Dataset-level annotations are used to capture information that is often not explicitly part of the experimental design and not otherwise captured. An example would be a tissue or disease state that is constant across all of the samples in a dataset but also relevant topics that might not be otherwise explicit. These tags are used to help ensure that searches for a relevant concept would retrieve the dataset. We ensure that certain types of information are always captured, including tissue of origin, cell type, cell line, mouse/rat strains and biological sex.

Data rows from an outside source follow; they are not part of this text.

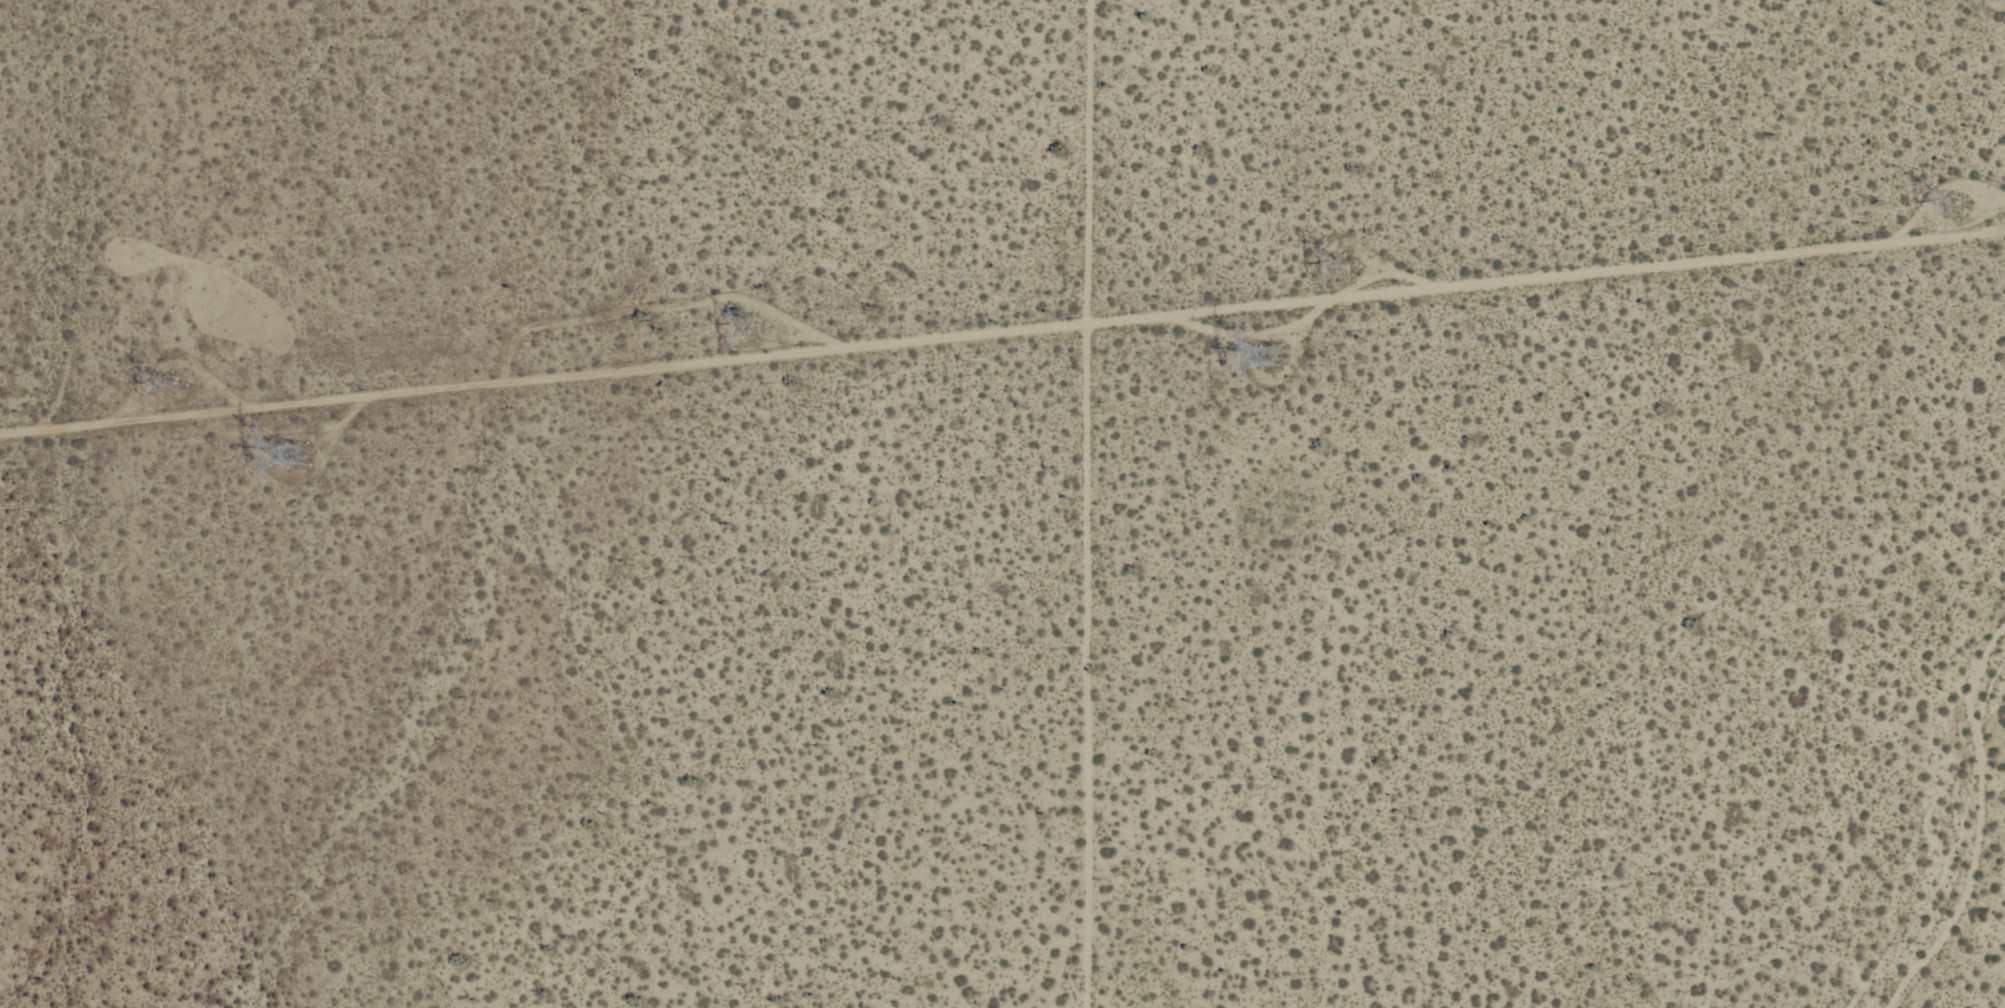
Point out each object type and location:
power tower: (1958, 214)
power tower: (1342, 274)
road: (1002, 330)
power tower: (719, 334)
power tower: (1259, 354)
power tower: (166, 386)
power tower: (275, 443)
road: (1084, 503)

Gene Expression Experiment Quality (GEEQ) score
Gene Expression Experiment Quality (GEEQ) score gives a summary measure of data quality. It is meant to help answer the question ‘How well can I trust the results of an analysis of these data?’ Some of the properties we take into account when calculating the score include the number of replicates for each condition, severity of batch effects (unless corrected) and median sample–sample correlation. Prior experience has shown that datasets that have issues in these categories tend to give results that are noisy and less reproducible; we assign a lower GEEQ score to reflect that. Based on extensive experience, we calibrated the GEEQ scores such that values in the lowest and highest quintiles reflect the extremes of observed data quality. These scores are merely a rough guide to assist users in identifying datasets that might be especially suitable or problematic.